In Chesterfield Gardens, which is a cul-de-sac off Curzon Street, the second home office of the two offshore commercial stations known as Radio Caroline was established during 1964; later that year the sales office of Radio London was opened at number 17 Curzon Street, to be followed across the street at number 32 by the establishment of offices serving Radio England and Britain Radio. The introduction of the Marine, &c., Broadcasting (Offences) Act 1967, which became law after midnight on 14 August 1967, forced the closure of all of these offices.
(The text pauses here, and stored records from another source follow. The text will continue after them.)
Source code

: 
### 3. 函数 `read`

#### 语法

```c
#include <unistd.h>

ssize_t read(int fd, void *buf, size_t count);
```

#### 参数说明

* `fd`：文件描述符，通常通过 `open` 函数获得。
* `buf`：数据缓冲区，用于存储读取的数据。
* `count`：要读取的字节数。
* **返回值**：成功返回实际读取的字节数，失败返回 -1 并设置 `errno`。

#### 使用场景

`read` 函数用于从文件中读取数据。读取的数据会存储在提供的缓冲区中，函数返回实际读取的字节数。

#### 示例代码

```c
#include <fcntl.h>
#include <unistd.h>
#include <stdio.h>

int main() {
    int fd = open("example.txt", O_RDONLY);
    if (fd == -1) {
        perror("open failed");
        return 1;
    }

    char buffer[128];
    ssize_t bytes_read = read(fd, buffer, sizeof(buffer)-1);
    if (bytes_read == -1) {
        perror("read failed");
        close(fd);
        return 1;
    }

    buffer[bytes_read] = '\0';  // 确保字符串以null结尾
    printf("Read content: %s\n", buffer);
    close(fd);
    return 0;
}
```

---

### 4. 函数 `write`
In the 1970s, American songwriter Harry Nilsson owned a two-bedroomed apartment (number 12) at 9 Curzon Place (now Curzon Square). Both Cass Elliot of the Mamas & the Papas and Keith Moon of the Who died in the flat within four years of each other, each aged 32.
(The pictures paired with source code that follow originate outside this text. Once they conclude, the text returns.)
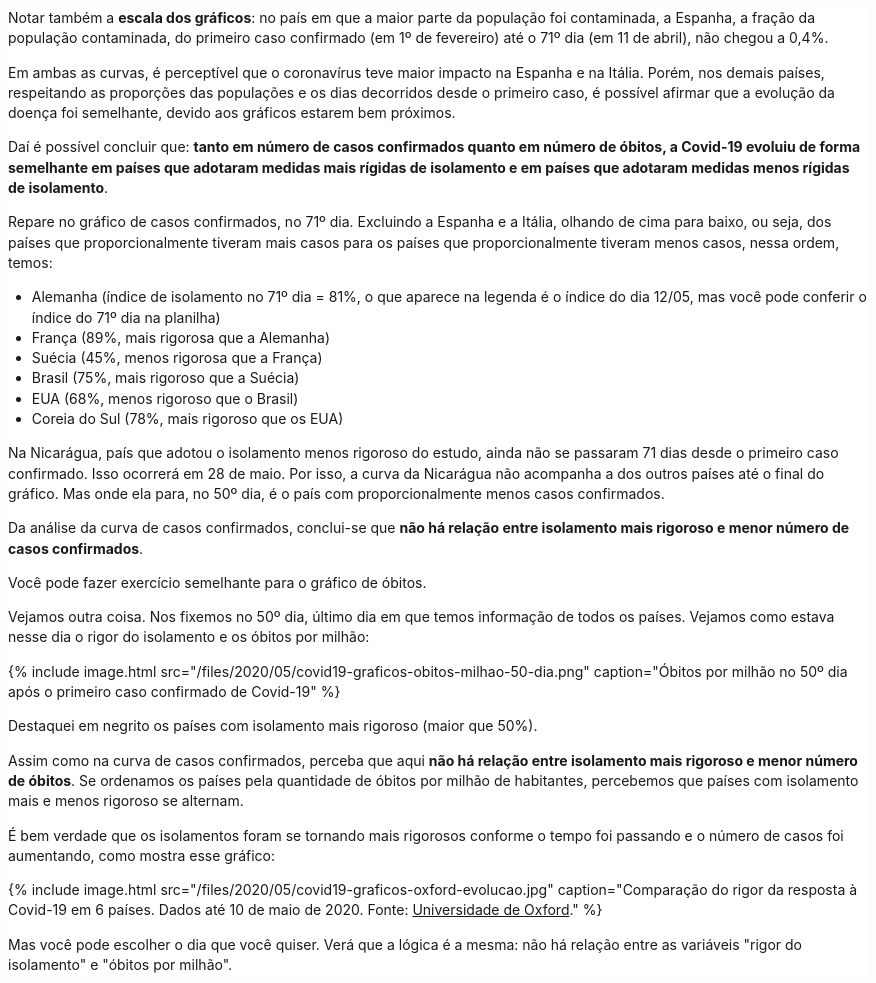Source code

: Notar também a **escala dos gráficos**: no país em que a maior parte da população foi contaminada, a Espanha, a fração da população contaminada, do primeiro caso confirmado (em 1º de fevereiro) até o 71º dia (em 11 de abril), não chegou a 0,4%.

Em ambas as curvas, é perceptível que o coronavírus teve maior impacto na Espanha e na Itália. Porém, nos demais países, respeitando as proporções das populações e os dias decorridos desde o primeiro caso, é possível afirmar que a evolução da doença foi semelhante, devido aos gráficos estarem bem próximos.

Daí é possível concluir que: **tanto em número de casos confirmados quanto em número de óbitos, a Covid-19 evoluiu de forma semelhante em países que adotaram medidas mais rígidas de isolamento e em países que adotaram medidas menos rígidas de isolamento**.

Repare no gráfico de casos confirmados, no 71º dia. Excluindo a Espanha e a Itália, olhando de cima para baixo, ou seja, dos países que proporcionalmente tiveram mais casos para os países que proporcionalmente tiveram menos casos, nessa ordem, temos:

- Alemanha (índice de isolamento no 71º dia = 81%, o que aparece na legenda é o índice do dia 12/05, mas você pode conferir o índice do 71º dia na planilha)
- França (89%, mais rigorosa que a Alemanha)
- Suécia (45%, menos rigorosa que a França)
- Brasil (75%, mais rigoroso que a Suécia)
- EUA (68%, menos rigoroso que o Brasil)
- Coreia do Sul (78%, mais rigoroso que os EUA)

Na Nicarágua, país que adotou o isolamento menos rigoroso do estudo, ainda não se passaram 71 dias desde o primeiro caso confirmado. Isso ocorrerá em 28 de maio. Por isso, a curva da Nicarágua não acompanha a dos outros países até o final do gráfico. Mas onde ela para, no 50º dia, é o país com proporcionalmente menos casos confirmados.

Da análise da curva de casos confirmados, conclui-se que **não há relação entre isolamento mais rigoroso e menor número de casos confirmados**.

Você pode fazer exercício semelhante para o gráfico de óbitos.

Vejamos outra coisa. Nos fixemos no 50º dia, último dia em que temos informação de todos os países. Vejamos como estava nesse dia o rigor do isolamento e os óbitos por milhão:

{% include image.html src="/files/2020/05/covid19-graficos-obitos-milhao-50-dia.png" caption="Óbitos por milhão no 50º dia após o primeiro caso confirmado de Covid-19" %}

Destaquei em negrito os países com isolamento mais rigoroso (maior que 50%).

Assim como na curva de casos confirmados, perceba que aqui **não há relação entre isolamento mais rigoroso e menor número de óbitos**. Se ordenamos os países pela quantidade de óbitos por milhão de habitantes, percebemos que países com isolamento mais e menos rigoroso se alternam.

É bem verdade que os isolamentos foram se tornando mais rigorosos conforme o tempo foi passando e o número de casos foi aumentando, como mostra esse gráfico:

{% include image.html src="/files/2020/05/covid19-graficos-oxford-evolucao.jpg" caption="Comparação do rigor da resposta à Covid-19 em 6 países. Dados até 10 de maio de 2020. Fonte: [Universidade de Oxford](https://www.bsg.ox.ac.uk/research/research-projects/coronavirus-government-response-tracker)." %}

Mas você pode escolher o dia que você quiser. Verá que a lógica é a mesma: não há relação entre as variáveis "rigor do isolamento" e "óbitos por milhão".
1 Curzon Street is a modern office building. The fifth floor was home to AIG Financial Products, the division that "nearly destroyed" the US insurance company and has been described by reporter Peter Koenig as th e "epicenter" of the 2008 financial crisis.

G. Heywood Hill Ltd., mentioned by Nancy Mitford in her letters, most particularly in those compiled for the book The Bookshop at 10 Curzon Street: Letters between Nancy Mitford and Heywood Hill 1952–73, remains open for trading.

Wynn Mayfair, a prominent casino operated by Wynn Resorts is also located on Curzon Street.

==In literature==

- Oscar Wilde mentions the street in four of his works. In The Picture of Dorian Gray, Lord Henry Wotton lives on Curzon Street; in Lady Windermere's Fan, the notorious Mrs. Erlynne lives at 84A Curzon Street; in "Lord Arthur Savile's Crime", Lady Clementine Beauchamp lives on Curzon Street; and in An Ideal Husband, Lord Goring lives on Curzon Street.
- In the Sherlock Holmes story "The Adventure of Shoscombe Old Place", Holmes' friend Dr. Watson mentions Curzon Street as the location of the moneylender Sam Brewer.
- Roald Dahl's character Henry Sugar lives on Curzon Street, and causes a disturbance by throwing large amounts of money down into the street from his balcony.
- In Vanity Fair by William Makepeace Thackeray, Rawdon and Rebecca Crawley live in a very small comfortable house in Curzon Street.
- In "Mrs. Packletide's Tiger" by Saki, the wealthy Mrs. Packletide has a house on Curzon Street.
- The street is the location of the Junior Ganymede Club in P. G. Wodehouse's Jeeves and Wooster series of books (notably The Code of the Woosters).
- In Orlando: A Biography by Virginia Woolf, Orlando has a house on Curzon Street in the late 19th century.
- In The Mystery of the Blue Train by Agatha Christie, Ruth and Derek Kettering live on Curzon Street.
- In Katherine Mansfield's short story "A Cup of Tea", Curzon Street is mentioned.
- In Tinker Tailor Soldier Spy by John Le Carré, Curzon Street is the location of Heywood Hill's bookshop where George Smiley buys and sells rare books.
- In Dennis Wheatley's Duke de Richleau series, the Duke has a flat on Curzon Street.
- Curzon Street is mentioned in Van Morrison's song "He Ain't Give You None".
- In Tiny Carteret (1930) by H. C. McNeile, the eponymous character lives in a service flat on Curzon Street.
- in Long Lost (2009) by Harlan Coben, Lock-Horne Investments (Company owned by one of the characters Windsor "Win" Horne Lockwood III) has offices on Curzon Street.
- In Penny Vincenzi's trilogy The Spoils of Time, the fictional Earl and Countess of Beckingham own a house on Curzon Street.